Williams filed a motion for summary judgment.   The trial court granted Williams' motion as to the issue of punitive and consequential damages, but found that a jury issue existed regarding whether the parties entered into an agreement concerning the disposition of the life insurance proceeds.   Hardwick appeals, alleging the trial court erred in granting summary judgment on his punitive and consequential damages claims.   We find no error.

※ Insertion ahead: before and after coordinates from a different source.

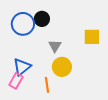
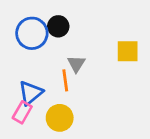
yellow circle: (62, 67) -> (60, 118), moved
orange line: (47, 85) -> (65, 80), moved

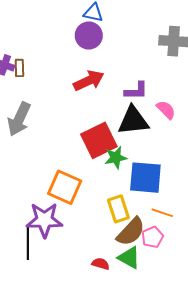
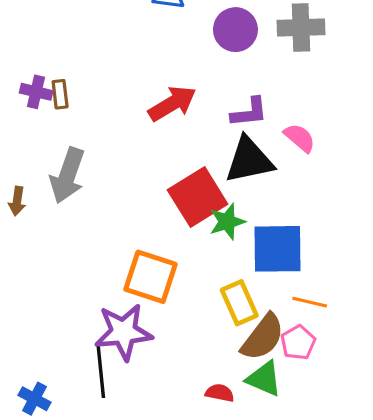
purple circle: (89, 35) -> (235, 30), moved

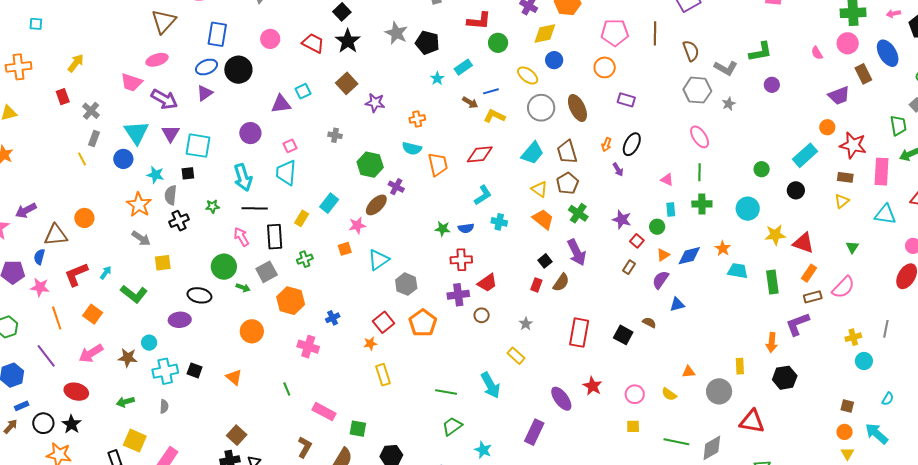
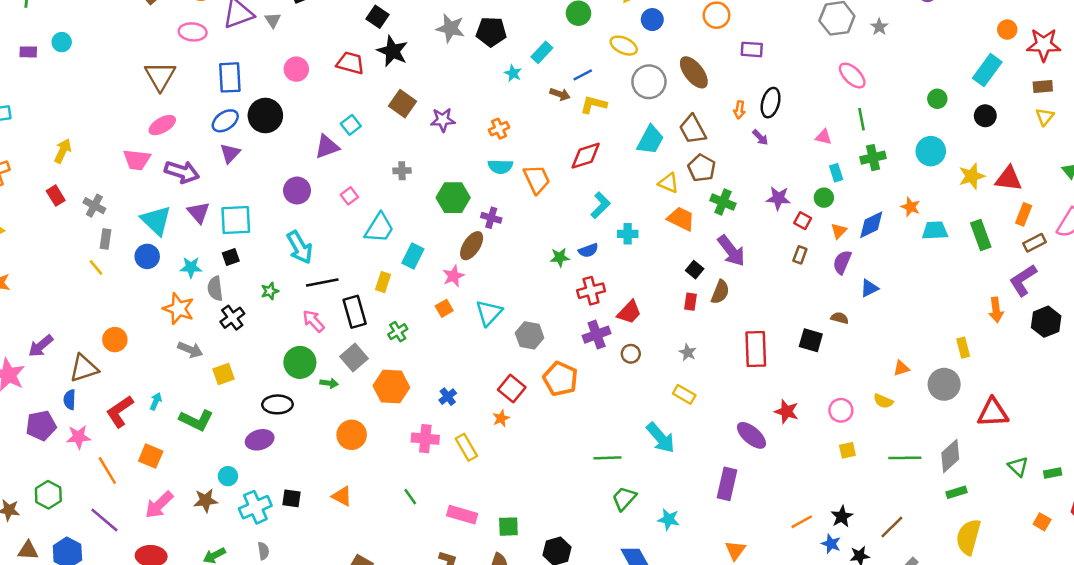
cyan trapezoid: (286, 173) -> (379, 228), moved, turned -140
yellow rectangle: (383, 375) -> (466, 447), moved
black hexagon: (785, 378) -> (1046, 322), moved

 In the argument in support of his appellate brief, Hardwick alleges that because of Williams' refusal to pay him the $3,000, his wife's body was “locked away” from him for four days.   As a result, Hardwick contends he has “not been able to sleep, or hold down a job due to the emotional distress suffered by him.”  “Because [Hardwick's] claims for mental pain and suffering are not pecuniary damages, they cannot be recovered pursuant to [his] contract claims.” 1  Moreover, it is well established that punitive damages are not recoverable in actions for breach of contract.2  The trial court did not err by granting summary judgment on the punitive and consequential damages claims.

Judgment affirmed.

FOOTNOTES

1.   Bauer v. N. Fulton Med. Center, 241 Ga.App. 568, 572(3)(b), 527 S.E.2d 240 (1999);  see also Cheeley v. Henderson, 197 Ga.App. 543, 547(2), 398 S.E.2d 787 (1990) (where only cause of action was suit on contract, court properly entered summary judgment on prayer for mental distress damages), rev'd on other grounds, 261 Ga. 498, 405 S.E.2d 865 (1991);  Rogers v. Ga. Ports Auth., 183 Ga.App. 325, 329(3), 358 S.E.2d 855 (1987) (damages for mental pain and suffering are not compensable in a contract action in the absence of fraud).

2.   OCGA §§ 13-6-10; 51-12-5.1;  Trust Co. Bank v. C & S Trust Co., 260 Ga. 124, 126(1), 390 S.E.2d 589 (1990);  McDuffie v. Argroves, 230 Ga.App. 723, 726(3), 497 S.E.2d 5 (1998).

JOHNSON, Presiding Judge.

SMITH, C.J., and PHIPPS, J., concur.